EXERCISE MATERIAL:
....................

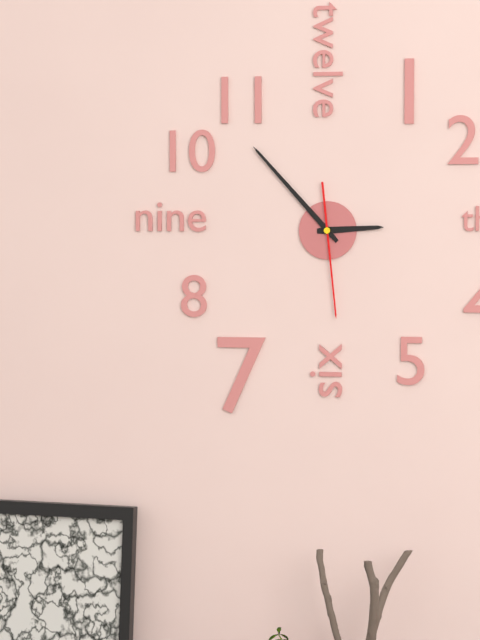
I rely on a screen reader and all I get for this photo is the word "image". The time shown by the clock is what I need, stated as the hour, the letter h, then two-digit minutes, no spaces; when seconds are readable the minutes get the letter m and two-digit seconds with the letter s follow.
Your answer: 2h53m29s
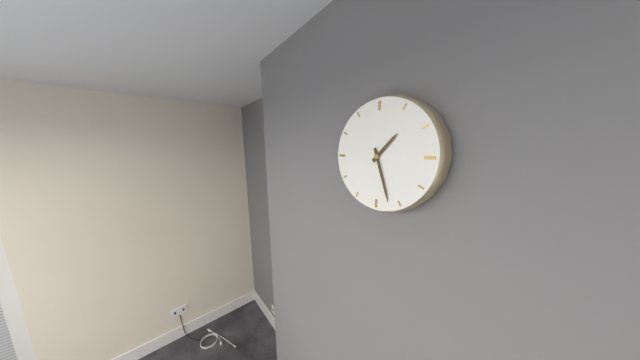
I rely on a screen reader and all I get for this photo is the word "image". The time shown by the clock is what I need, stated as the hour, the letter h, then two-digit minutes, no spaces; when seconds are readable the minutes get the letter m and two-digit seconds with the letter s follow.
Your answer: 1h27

....................

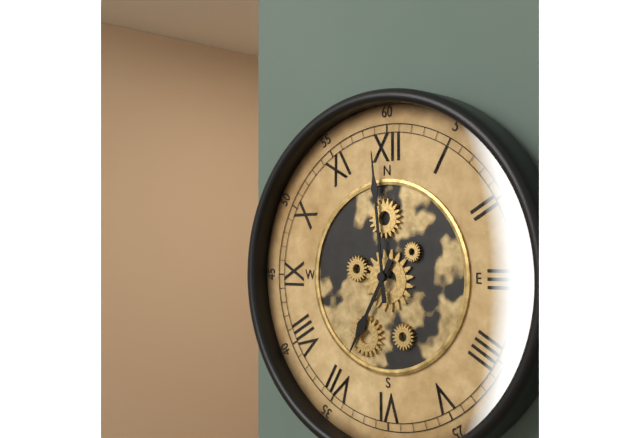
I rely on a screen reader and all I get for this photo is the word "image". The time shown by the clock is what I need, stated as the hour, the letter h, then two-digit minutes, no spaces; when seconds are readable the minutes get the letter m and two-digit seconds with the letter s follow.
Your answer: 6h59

....................

EXERCISE PROMPT:
Tally the lines in the records above that contain the word "answer", and reply with the number only.

THE RESPONSE:
3